Reports and presentation material consist of one or more pages. The content of one page can be viewed together without referring to other content, e.g. flipping to other pages.

Reports and presentation material often arrange more than one chart on one page. While this increases information density and fosters a higher level of comparability, it presents a design challenge: A uniform notation concept and consistent scaling are even more important than on pages with single charts.

The most important types of pages with multiple objects are small multiples and multi-charts (including ratio trees).

CO 5.1 Show small multiples

Figure CO 5.1: Show small multiples

Substantially improve the comprehension of complex relationships by displaying charts of the same type and the same scale on the same page. These charts are called small multiples, see Figure CO 5.1.

Typical applications are charts with different countries, products, or projects placed next to each other.

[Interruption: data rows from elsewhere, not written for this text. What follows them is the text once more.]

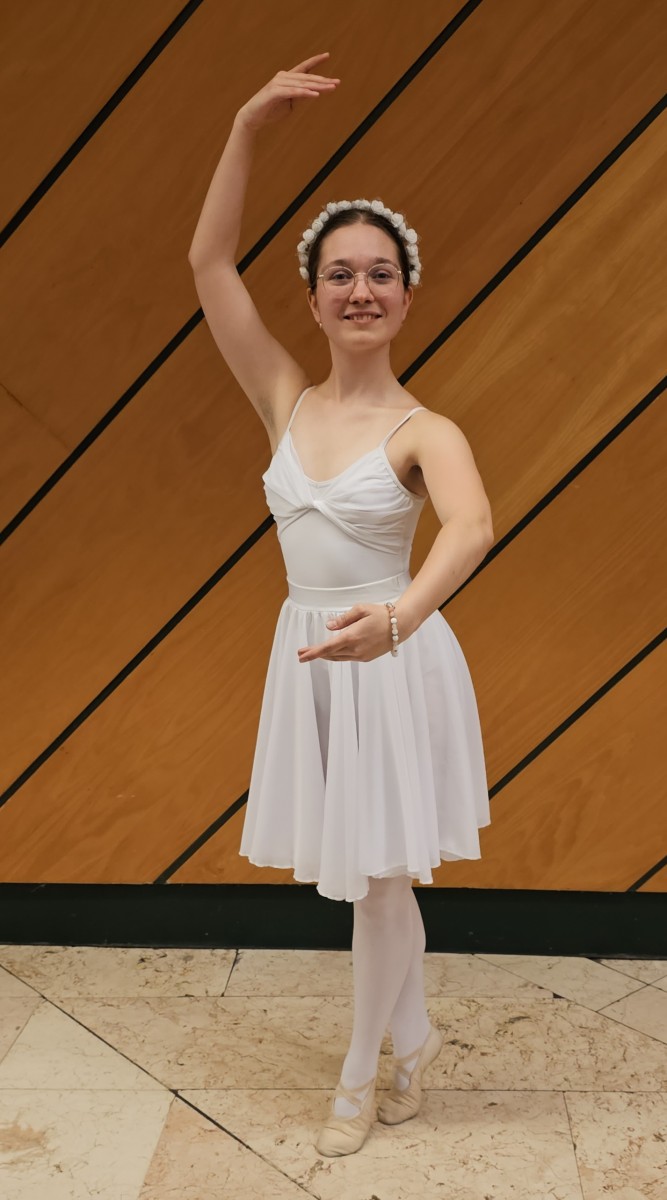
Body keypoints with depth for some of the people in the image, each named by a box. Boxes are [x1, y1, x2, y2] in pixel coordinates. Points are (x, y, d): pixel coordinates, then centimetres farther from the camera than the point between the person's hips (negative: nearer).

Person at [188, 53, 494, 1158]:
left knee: (378, 880, 8)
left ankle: (361, 1075, 30)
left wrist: (398, 616, -51)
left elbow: (473, 528, -32)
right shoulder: (286, 403, 1)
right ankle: (414, 1037, 40)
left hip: (395, 664, -4)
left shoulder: (425, 431, -11)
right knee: (365, 876, 17)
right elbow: (209, 264, -5)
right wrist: (248, 128, -13)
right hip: (308, 661, 5)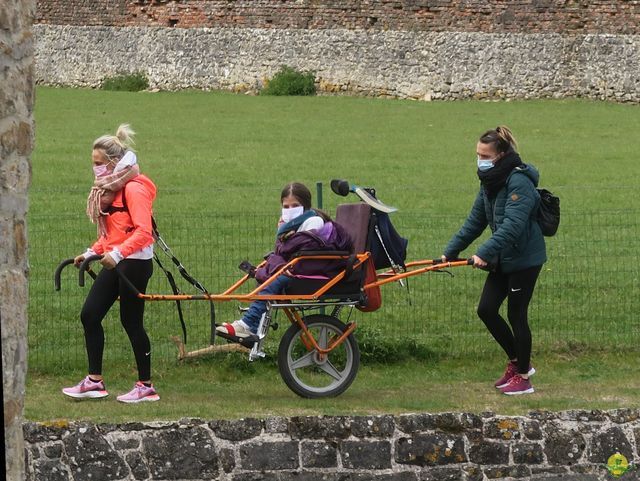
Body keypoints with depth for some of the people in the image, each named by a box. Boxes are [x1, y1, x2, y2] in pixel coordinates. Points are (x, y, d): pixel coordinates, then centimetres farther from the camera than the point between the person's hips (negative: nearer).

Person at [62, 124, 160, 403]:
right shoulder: (110, 189, 14)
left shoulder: (134, 189, -15)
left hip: (135, 262, -9)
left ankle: (146, 386, 5)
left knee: (131, 322, -4)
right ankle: (94, 381, 10)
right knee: (89, 315, 5)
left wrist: (117, 253, -32)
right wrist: (91, 253, 10)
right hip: (115, 263, 9)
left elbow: (143, 231, -24)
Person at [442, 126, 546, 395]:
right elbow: (475, 221, 13)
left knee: (516, 315, -1)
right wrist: (450, 252, 9)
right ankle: (518, 362, 22)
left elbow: (513, 224, -30)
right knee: (486, 310, 6)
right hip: (503, 259, 9)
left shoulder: (519, 181, -21)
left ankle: (522, 376, 12)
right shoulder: (490, 182, 7)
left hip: (524, 259, -9)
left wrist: (485, 253, -35)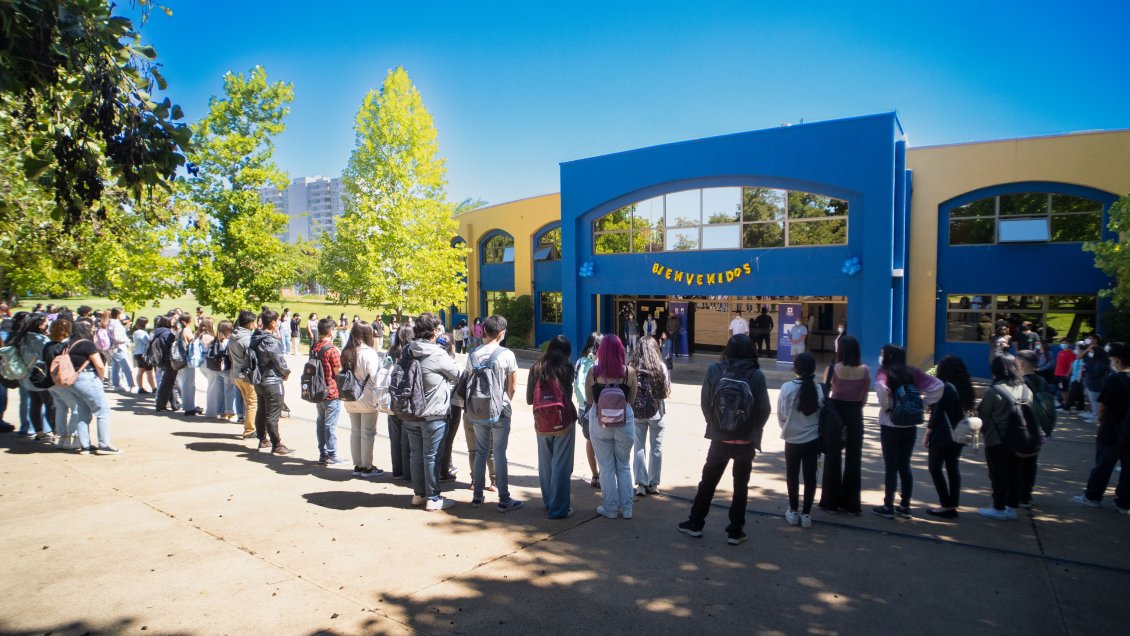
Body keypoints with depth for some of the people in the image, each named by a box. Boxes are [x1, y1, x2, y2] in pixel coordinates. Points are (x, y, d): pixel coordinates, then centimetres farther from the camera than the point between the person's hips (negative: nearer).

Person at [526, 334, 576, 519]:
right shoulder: (567, 367, -7)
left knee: (545, 464, 16)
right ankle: (559, 508, 9)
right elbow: (568, 394, 0)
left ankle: (548, 503, 30)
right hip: (564, 420, -4)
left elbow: (529, 399, 5)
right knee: (561, 465, 3)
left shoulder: (536, 368, 2)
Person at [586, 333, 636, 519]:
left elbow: (588, 399, 0)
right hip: (624, 420, 1)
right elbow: (632, 399, 1)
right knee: (624, 466, 17)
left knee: (606, 467, 12)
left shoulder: (593, 372, -10)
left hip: (599, 421, -1)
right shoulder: (629, 372, -9)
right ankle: (626, 508, 22)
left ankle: (610, 508, 20)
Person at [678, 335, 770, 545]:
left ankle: (695, 523, 26)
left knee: (707, 482, 17)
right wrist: (753, 431, 8)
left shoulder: (714, 370, -10)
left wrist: (714, 425, 9)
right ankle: (735, 531, 20)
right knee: (740, 486, 14)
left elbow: (705, 403, -6)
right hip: (746, 440, -1)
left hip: (719, 438, 1)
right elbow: (763, 410, -8)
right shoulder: (756, 375, -13)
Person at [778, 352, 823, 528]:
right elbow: (821, 415, -3)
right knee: (810, 476, 12)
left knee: (792, 475, 15)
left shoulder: (787, 388, -16)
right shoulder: (818, 389, -13)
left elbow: (780, 415, -7)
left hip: (792, 439, -1)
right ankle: (806, 513, 17)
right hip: (812, 440, 1)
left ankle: (793, 511, 22)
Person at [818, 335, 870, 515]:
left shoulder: (833, 369, -10)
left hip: (835, 413, -1)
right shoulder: (865, 370, -4)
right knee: (853, 459, 10)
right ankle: (851, 503, 16)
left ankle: (831, 502, 14)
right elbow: (864, 398, 0)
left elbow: (825, 394, -4)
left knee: (833, 458, 8)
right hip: (855, 415, 2)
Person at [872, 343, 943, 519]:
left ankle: (888, 507, 10)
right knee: (904, 466, 14)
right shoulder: (913, 372, 4)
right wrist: (922, 403, 3)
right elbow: (938, 386, -1)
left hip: (891, 426, -5)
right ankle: (905, 506, 20)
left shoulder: (884, 372, -10)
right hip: (910, 426, 5)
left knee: (891, 467, 4)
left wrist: (886, 406, -15)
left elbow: (881, 388, -31)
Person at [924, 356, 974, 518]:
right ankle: (953, 505, 12)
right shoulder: (965, 388, 6)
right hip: (958, 436, 7)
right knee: (953, 468, 11)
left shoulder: (944, 388, -15)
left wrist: (927, 436, -8)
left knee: (936, 467, 2)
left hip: (942, 436, -7)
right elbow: (967, 411, 11)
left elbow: (936, 414, -15)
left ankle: (946, 506, 0)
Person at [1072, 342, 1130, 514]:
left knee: (1103, 466, 7)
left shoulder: (1114, 379, -14)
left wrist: (1101, 423, 8)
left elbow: (1102, 407, -10)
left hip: (1112, 432, -5)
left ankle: (1092, 497, 18)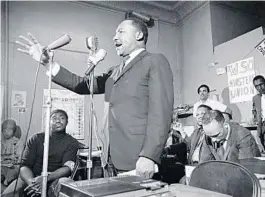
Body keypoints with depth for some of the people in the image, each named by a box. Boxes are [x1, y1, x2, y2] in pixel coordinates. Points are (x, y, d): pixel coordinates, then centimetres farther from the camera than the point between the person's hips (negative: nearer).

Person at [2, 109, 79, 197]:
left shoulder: (72, 143, 5)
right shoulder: (35, 139, 10)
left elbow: (67, 168, -7)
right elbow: (25, 165, 1)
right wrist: (31, 182, -21)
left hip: (55, 179, -1)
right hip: (32, 177, 1)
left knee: (66, 182, -34)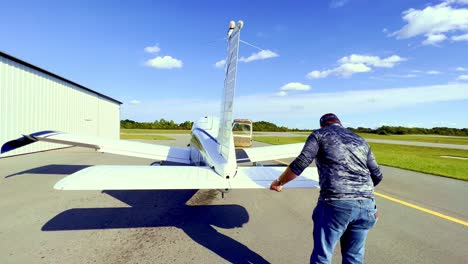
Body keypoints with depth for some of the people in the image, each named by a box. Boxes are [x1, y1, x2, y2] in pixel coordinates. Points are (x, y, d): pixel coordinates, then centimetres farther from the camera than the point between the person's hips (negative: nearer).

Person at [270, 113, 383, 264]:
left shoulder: (319, 134, 8)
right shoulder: (360, 141, 23)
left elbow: (300, 164, -4)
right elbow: (377, 176, 21)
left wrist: (279, 182, 9)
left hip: (336, 203, -5)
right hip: (365, 205, 6)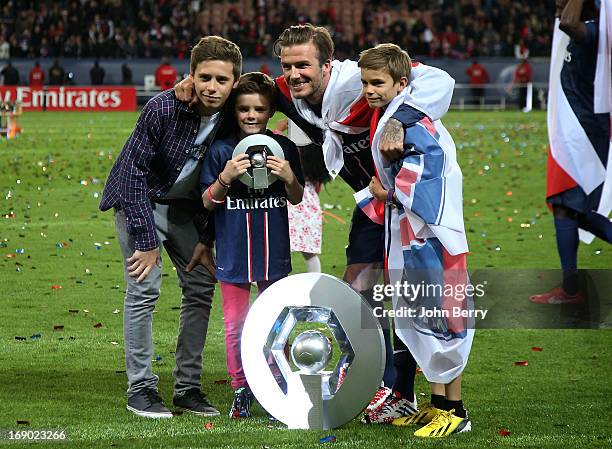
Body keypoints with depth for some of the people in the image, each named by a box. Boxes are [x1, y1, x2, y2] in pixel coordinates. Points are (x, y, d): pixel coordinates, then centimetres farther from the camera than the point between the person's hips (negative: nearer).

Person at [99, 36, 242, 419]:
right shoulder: (163, 109, -28)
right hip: (140, 200, -5)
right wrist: (146, 241, -23)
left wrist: (207, 239, -3)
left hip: (184, 205, 5)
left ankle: (188, 387, 11)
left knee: (202, 286, 2)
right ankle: (140, 389, -6)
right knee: (145, 288, -14)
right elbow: (136, 172, -23)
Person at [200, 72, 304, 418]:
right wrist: (225, 177, -22)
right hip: (234, 255, -1)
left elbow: (297, 199, 5)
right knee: (236, 326, 5)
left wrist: (289, 178, -16)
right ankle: (241, 392, 19)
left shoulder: (284, 148, -1)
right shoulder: (221, 151, -5)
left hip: (274, 253, 1)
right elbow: (207, 202, -3)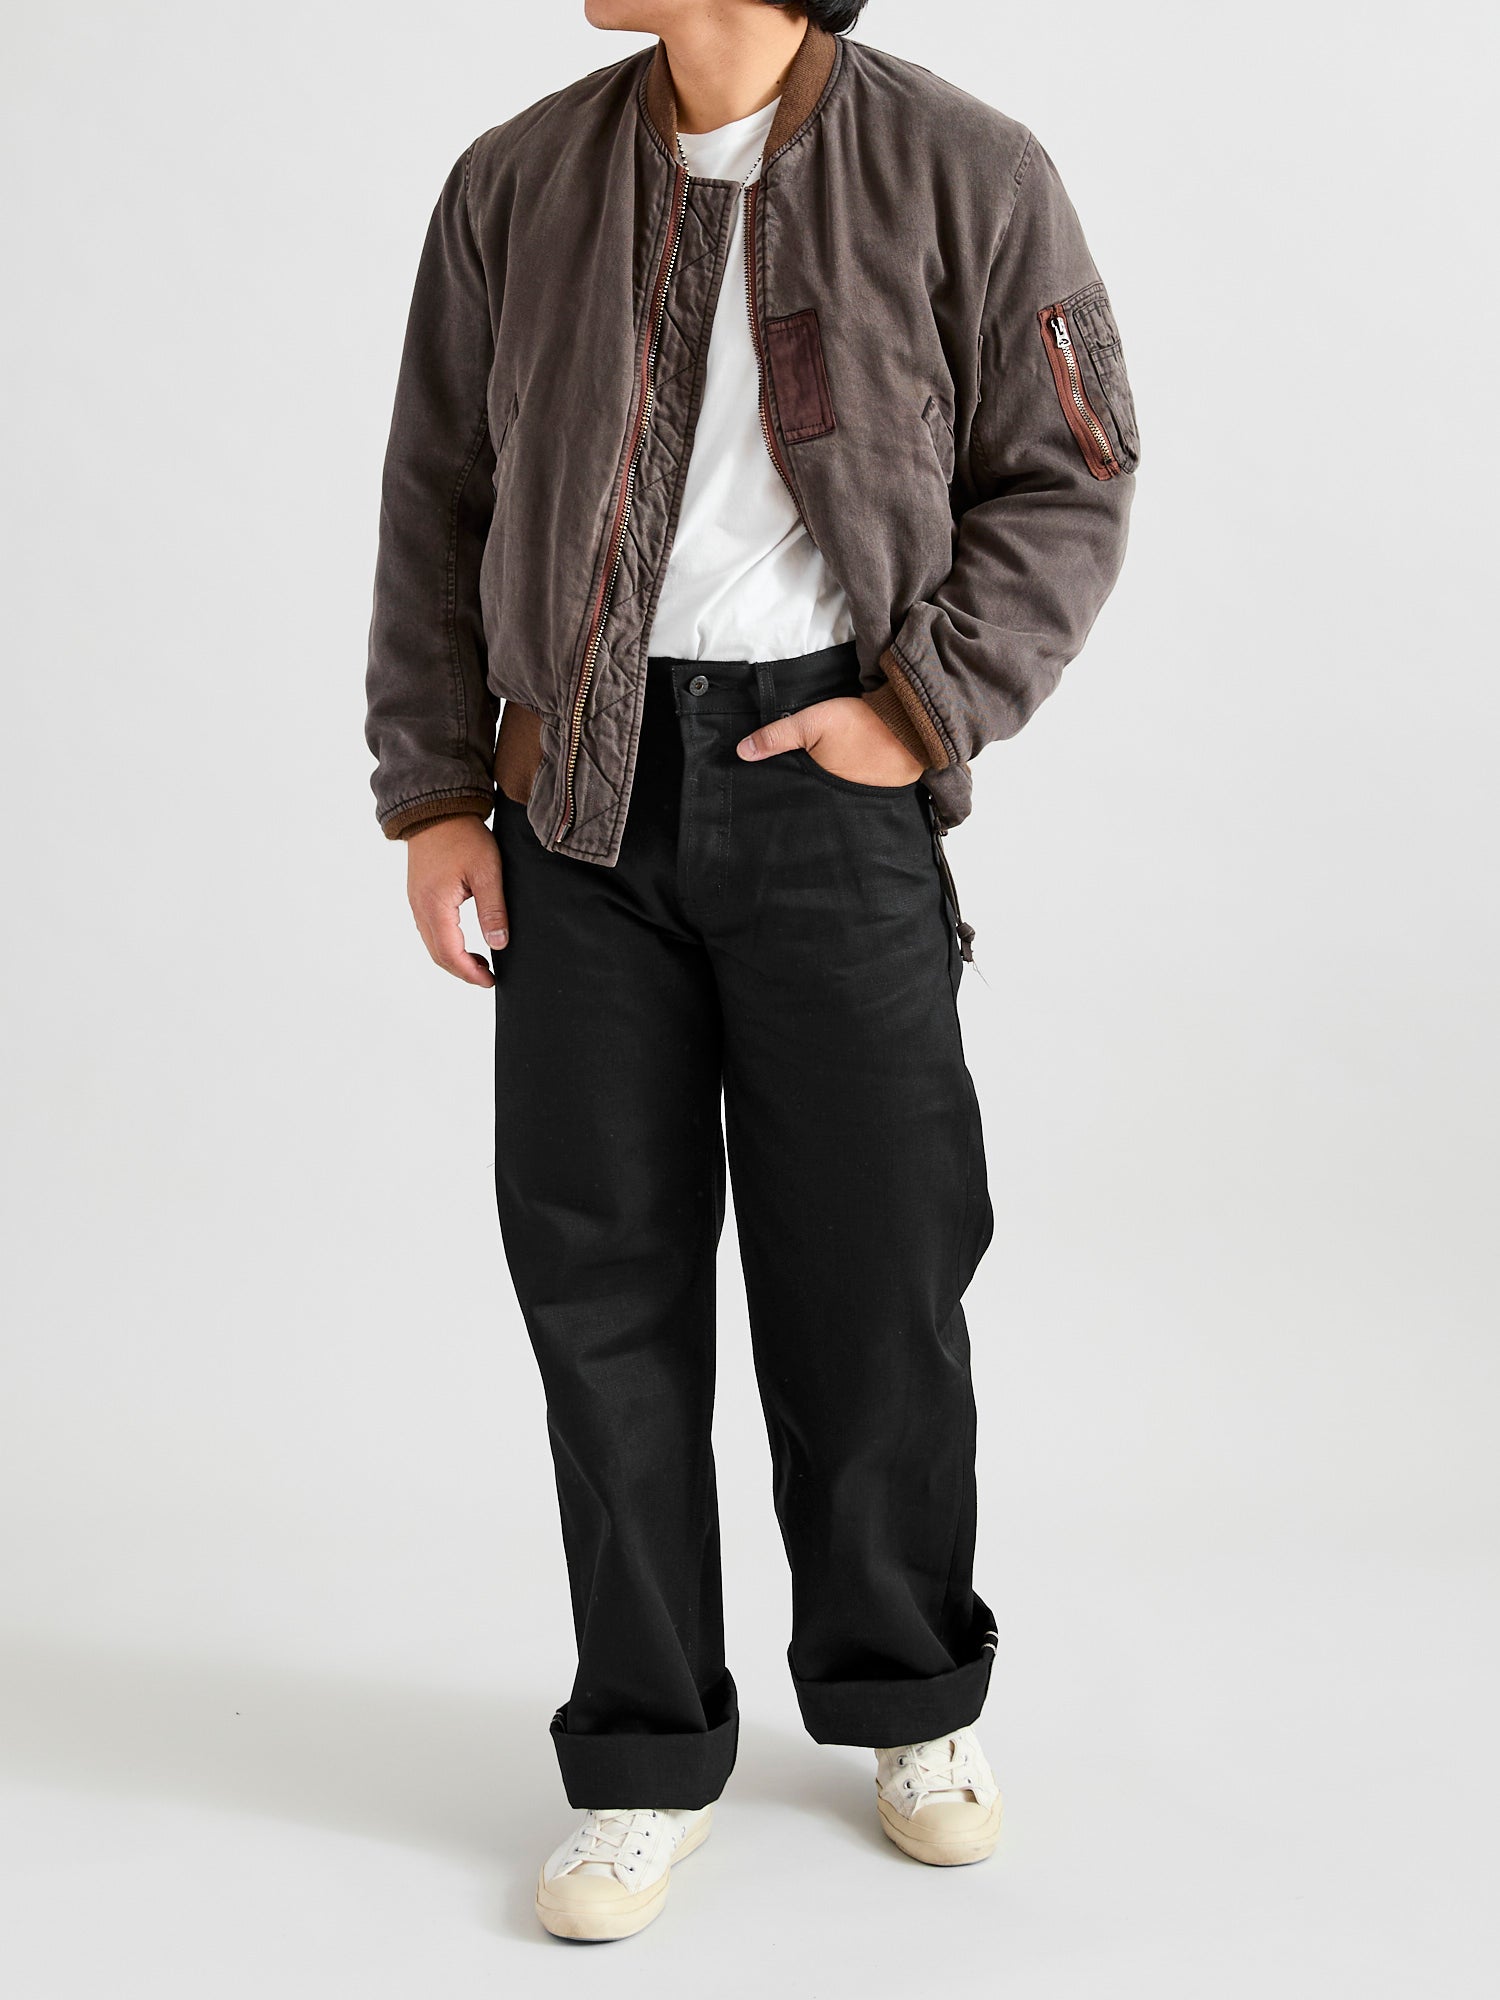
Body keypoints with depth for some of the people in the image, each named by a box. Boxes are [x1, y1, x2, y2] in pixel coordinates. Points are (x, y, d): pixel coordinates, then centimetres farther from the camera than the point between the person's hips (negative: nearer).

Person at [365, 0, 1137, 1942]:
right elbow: (436, 503, 11)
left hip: (832, 777, -2)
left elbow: (1069, 480, 3)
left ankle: (910, 1705, 29)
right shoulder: (517, 184, 8)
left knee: (872, 1270, 5)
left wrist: (925, 705, -8)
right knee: (601, 1272, 4)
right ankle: (646, 1760, 19)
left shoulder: (965, 175, 0)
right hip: (578, 784, 2)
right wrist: (432, 788, 5)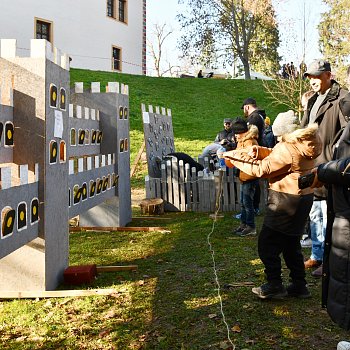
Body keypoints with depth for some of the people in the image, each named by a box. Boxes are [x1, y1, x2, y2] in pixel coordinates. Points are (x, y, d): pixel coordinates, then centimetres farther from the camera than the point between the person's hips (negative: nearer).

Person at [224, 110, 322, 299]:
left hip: (286, 201, -10)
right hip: (303, 198, 10)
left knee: (267, 244, 2)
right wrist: (259, 150, -2)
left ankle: (275, 286, 7)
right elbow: (276, 156, 15)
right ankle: (299, 286, 23)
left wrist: (236, 157, -9)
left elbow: (262, 169, -17)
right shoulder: (304, 144, 8)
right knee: (291, 244, 19)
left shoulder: (287, 149, -21)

Of course, there is an upper limit to the number of charts on one page, depending mainly on the page- and font-size used.

Figure CO 5.1-1: Screen page with small multiples

Showing small multiples is a good way to compare a set of up to around 25 charts. Instead of exceeding this number on one page, a new chart called “Others” containing the accumulation of all other elements could be a solution.

As mentioned in the chapter “CHECK Ensure visual integrity”, all small multiples must use the identical scale.

Working with small multiples can be difficult if certain charts show significantly bigger values than others. Using a different scale for a chart with bigger values is not a feasible option, increase the size of this chart instead.

Figure CO 5.2: Show related charts on one page

Different from small multiples, related charts cover different topics (different measures) on one page. They mostly use different scales, too. This arrangement of charts on one page is sometimes called multi-charts. But the term multi-charts fails to underline the fact that these charts must have a useful relationship. It does not make sense to arrange several, completely unrelated charts on one page.

This approach offers high data density and a higher level of comparability but it can be a demanding visual and technical challenge as a uniform notation concept, clear terms, and an understandable scaling prove even more important (see Figure CO 5.2).

Figure CO 5.2-1: Page showing a ratio tree

Consistent scaling of multi-charts can be difficult. Sometimes different scales for the same unit or measure are inevitable. In this case, clearly indicate the use of a different scale by an appropriate mean, e.g. scaling indicators.

Ratio trees are multi-charts showing root causes. Use ratio trees to prove or explain a specific issue. Pointing out the assumptions and root causes of variances or temporal evolvements improves understanding and is more convincing, too. In general, the ratio is broken down into its components (mostly from left to right). Thus individual charts, preferably identical size, are arranged in a tree shape structure.

Consistent scaling of ratio trees can be difficult. Sometimes different scales for the same unit or measure are inevitable. In this case, clearly indicate the use of a different scale by an appropriate mean, e.g. scaling indicators.

A typical example of a page showing a ratio tree is the “Return on asset” tree.

CO 5.3 Show chart-table combinations

Combining charts and tables on a page is not to be confused with the integration of chart elements in tables.

Chart-table combinations cover situations where a separate chart is added to a page with a table or vice versa. In general, such a combination is very useful if both objects display supplementary data. Tables simply listing the numbers of a chart are superfluous in most cases (see also UN 2.3 “Unify the position of legends and labels.

CO 5.4 Show charts and tables in text pages

Embedding illuminating charts and tables in the text of a written report helps the reader understanding the message.

Always position charts and tables in close proximity to the phrase carrying the message, which the chart or table supports.

Text pages should contain a title element like other pages. Also use a title and, if possible, a message for every chart and table embedded in a text page.